De acordo com o levantamento, apenas três unidades federativas – Acre, Amazonas e Roraima – apresentam nível de atividade de SRAG em alerta, risco ou alto risco nas últimas duas semanas, com tendência de crescimento no longo prazo.
No caso acreano, a alta incidência está associada ao aumento recente das hospitalizações por influenza A, que já apresenta sinais de reversão, além do crescimento contínuo dos casos de vírus sincicial respiratório (VSR), especialmente entre crianças pequenas.
A pesquisadora do Boletim InfoGripe e do Programa de Computação Científica da Fiocruz, Tatiana Portella, destacou que o aumento de casos também se concentra entre idosos a partir de 65 anos e adultos de 50 a 64 anos no Acre e no Amazonas.

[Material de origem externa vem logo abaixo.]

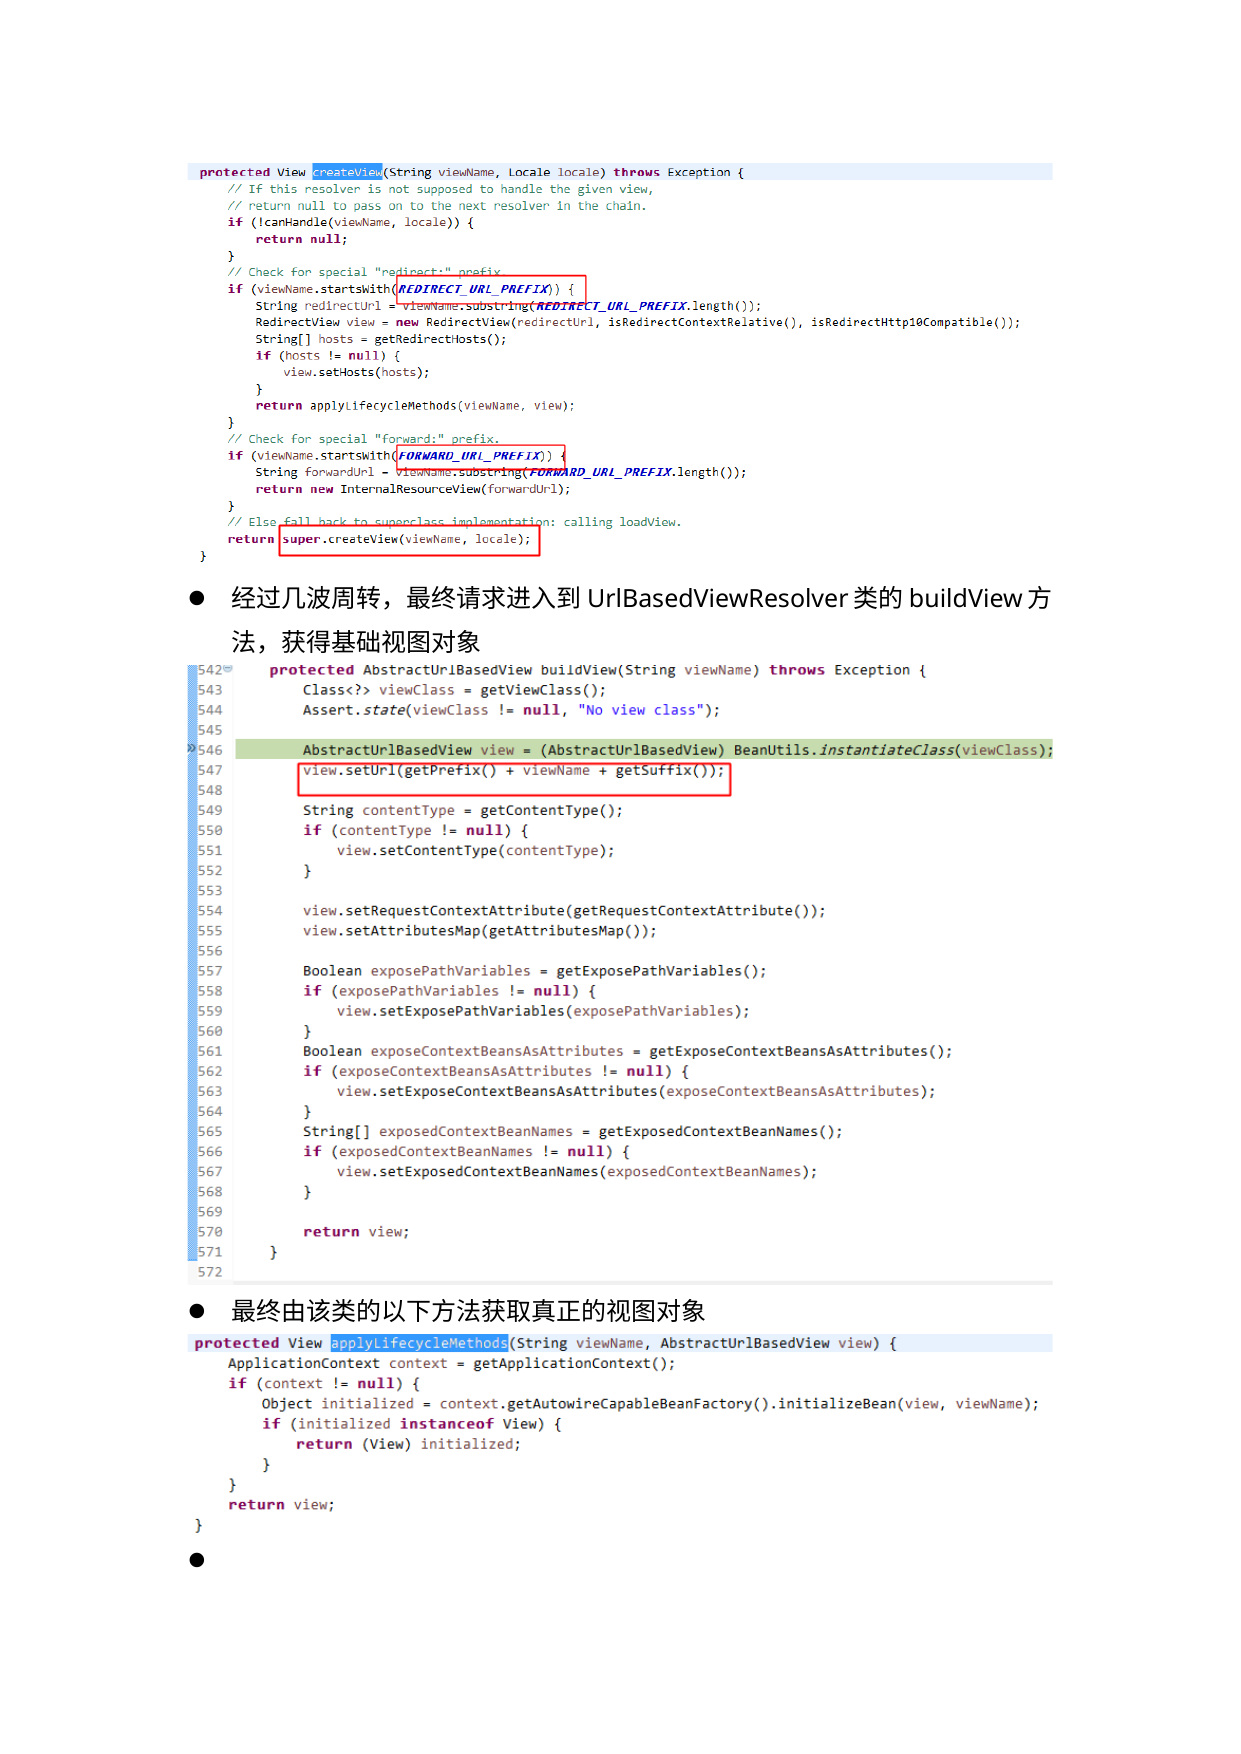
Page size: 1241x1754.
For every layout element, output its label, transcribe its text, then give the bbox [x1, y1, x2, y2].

Segundo ela, esse padrão é característico da Covid-19, embora ainda não haja confirmação laboratorial suficiente para afirmar essa relação.
Ainda conforme o boletim, a circulação do VSR no Acre mantém os casos de SRAG em crianças pequenas em patamar elevado. Já a influenza A, que costuma impulsionar hospitalizações entre jovens, adultos e idosos, começa a apresentar sinais de redução nesses estados.
Cenário nacional
No país, o boletim indica queda dos casos de SRAG na tendência de longo prazo e estabilidade ou oscilação no curto prazo. Em 2026, já foram notificados 6.306 casos da síndrome, sendo 1.905 com resultado positivo para vírus respiratórios, 2.767 negativos e cerca de 1.154 ainda aguardando confirmação laboratorial.
Entre os casos positivos neste ano, 33,4% são rinovírus, 21,5% Sars-CoV-2, 19,3% influenza A, 1,9% influenza B e 11,8% vírus sincicial respiratório. Nas quatro últimas semanas analisadas, os percentuais seguem semelhantes, com predominância de rinovírus e Covid-19.